Algérie

J'aime l'âne si doux… !



« Corneille de la Pierre, dans ses commentaires sur l'Écriture sainte, rapporte qu'un moine soutenait et prêchait que le bon gibier avait été créé pour les religieux, et que, si les perdreaux, les faisans, les ortolans pouvaient parler, ils s'écrieraient : Serviteurs de Dieu, soyons mangés par vous !».

Tout comme leurs hybrides croisés inféconds - les mulets -, nos ânes si doux, résignés, fidèles et imperturbablement dévoués, nous ont toujours accompagnés à travers les sentiers de notre tumultueuse vie…

Après avoir tracté nos carrioles et nos laboureuses - faisant leur devoir du matin au soir -, ils n'hésitèrent pas un instant à contribuer à l'effort général dès les premières étoiles de Novembre, affrontant risques et périls pour participer pleinement au devoir national, sans oser - dociles qu'ils sont - revendiquer une quelconque reconnaissance alléchante, se limitant, dans une sobriété défiant les moines et les soufis, à accepter, tête baissée, la maigre ration et le breuvage non potable servis dans des mangeoires rouillées et souillées… Le 5 Juillet historique, tout un peuple en liesse, après avoir tenu sa promesse, fêtait dans l'allégresse une indépendance arrachée au prix de sacrifices consentis en offrande sans cesse !

Dans cette fête nationale mémorable, nos malheureux quatre-pattes-tout-terrain étaient injustement négligés dans les étables, résignés, misérables ! Alors qu'ils s'attendaient à un menu varié - circonstance oblige - leurs maîtres, contrariés, envoûtés par les loges, oublièrent même d'approvisionner leurs auges avec quelques graines d'orge.

 Sages et humbles qu'ils sont, ils baissèrent la tête et dressèrent les oreilles pour répondre présents à tous les travaux forcés auxquels ils furent condamnés pour service rendu à la nation ! Ils participèrent - en marchant dans l'ombre, crevés par la douleur -, sous toutes les formes de l'asservissement, à l'édification de l'Algérie prospère où ils scrutèrent des chemins en fleurs.

 Ils furent présents dans les chantiers de construction, dans le commerce ambulant et principalement dans le milieu rural où ils avaient la charge d'une multitude de missions non-stop.
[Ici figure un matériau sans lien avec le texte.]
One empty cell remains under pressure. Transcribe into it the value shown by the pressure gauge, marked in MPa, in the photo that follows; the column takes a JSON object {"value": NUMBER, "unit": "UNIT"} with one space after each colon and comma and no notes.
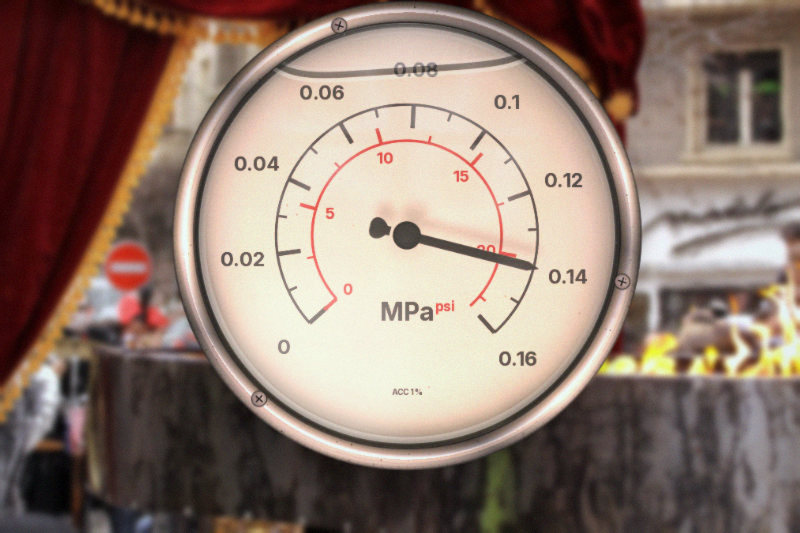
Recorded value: {"value": 0.14, "unit": "MPa"}
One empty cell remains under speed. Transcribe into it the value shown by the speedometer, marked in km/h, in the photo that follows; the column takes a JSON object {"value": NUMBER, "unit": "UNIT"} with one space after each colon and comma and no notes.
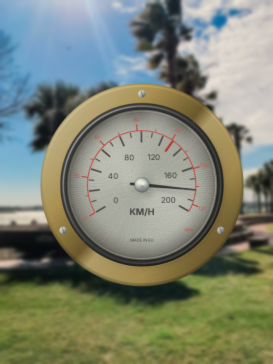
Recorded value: {"value": 180, "unit": "km/h"}
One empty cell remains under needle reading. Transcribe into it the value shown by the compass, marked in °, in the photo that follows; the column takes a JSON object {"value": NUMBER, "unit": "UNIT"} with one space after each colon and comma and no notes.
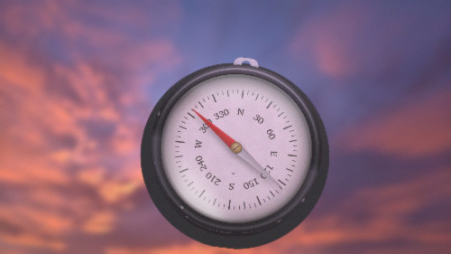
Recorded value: {"value": 305, "unit": "°"}
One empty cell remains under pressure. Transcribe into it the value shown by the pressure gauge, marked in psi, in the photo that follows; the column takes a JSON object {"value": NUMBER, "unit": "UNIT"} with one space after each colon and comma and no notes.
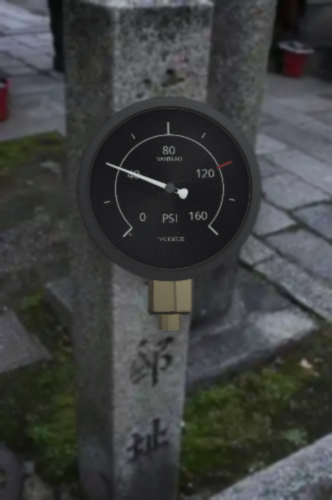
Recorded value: {"value": 40, "unit": "psi"}
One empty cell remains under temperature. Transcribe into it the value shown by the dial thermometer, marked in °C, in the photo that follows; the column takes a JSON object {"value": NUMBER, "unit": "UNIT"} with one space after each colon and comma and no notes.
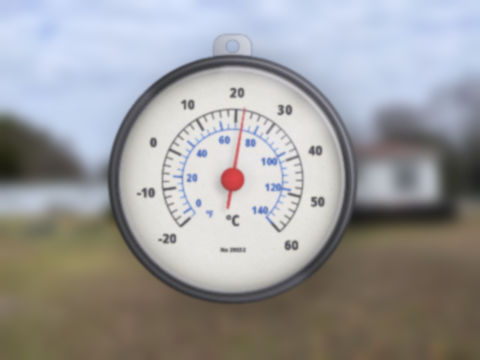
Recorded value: {"value": 22, "unit": "°C"}
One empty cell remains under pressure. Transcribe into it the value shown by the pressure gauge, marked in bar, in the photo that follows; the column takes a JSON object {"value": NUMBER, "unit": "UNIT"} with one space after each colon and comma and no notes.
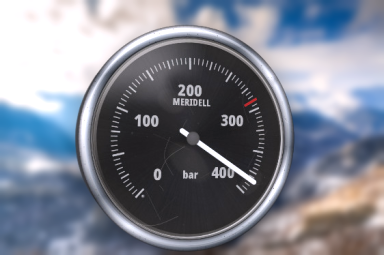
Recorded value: {"value": 385, "unit": "bar"}
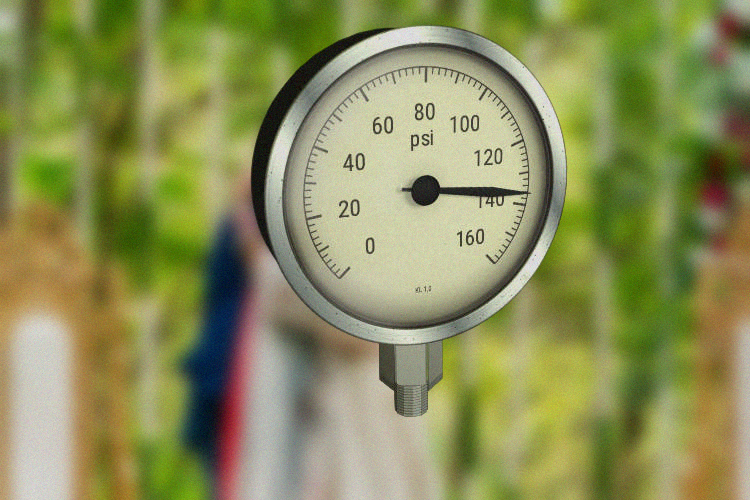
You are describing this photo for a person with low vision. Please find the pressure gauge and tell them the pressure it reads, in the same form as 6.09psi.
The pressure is 136psi
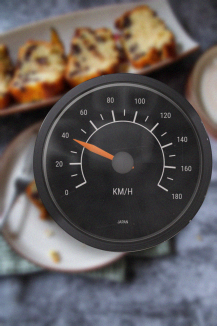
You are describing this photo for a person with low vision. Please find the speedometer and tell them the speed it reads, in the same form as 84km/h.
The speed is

Déclassés, voire chassés par des longs et courts châssis, ils se trouvèrent errants et crurent à une indépendance propre à leurs semblables, avant de se voir « inhumainement » pourchassés !

En bêtes hébétées, ils se virent charcutés et finirent leur course à l'arraché comme viande hachée et saucisson marmités !

Les seigneurs saigneurs, tout comme leurs livreurs, démasqués à l'issue de cet inqualifiable malheur, se dissimulèrent et allèrent se convertir - bâtiment lucratif oblige - en entrepreneurs ! Yajouj wa Majouj débarquèrent pour faire pousser des piliers qui peinaient à germer pour donner naissance à des réalisations finies…

Nos malheureux, dociles et si doux - marchant le long des houx -, croyant naïvement être rappelés pour prêter main-forte à l'effort national d'un pays transformé en un vaste chantier, se désenchantèrent dès leur « recrutement » dans les bases de vie retranchées, où ils se métamorphosèrent en ânovine hachée ! Il ne restera près du fossé que des crânes tabassés, décapités de leurs carcasses fracassées !

 Devraient-ils s'organiser - à l'image de la planète des singes - pour se constituer partie civile et poursuivre ces « mange-tout » qui finiront par désosser - à la cannibale - leurs propres maîtres qui, insoucieux, les ont livrés dans la nature à leurs risques et périls !? Les vingt kilos de viande « ânovine » récupérés dans la base vie de Bordj Bou Arreridj doivent-ils constituer un message pour revoir, voire réétudier la ruée de Yajou wa Majouj, ou seront-ils simplement classés comme ânerie…!?

 Jadis, on nous faisait réciter J'aime l'âne si doux ! Devrions-nous inculquer, à notre tour, à nos enfants J'aime la viande anovine si délicieuse, puisque, quoique satiriques, « Nous autres fourbes de la première classe, nous ne faisons que jouer, lorsque nous trouvons un gibier aussi facile que celui-là » !?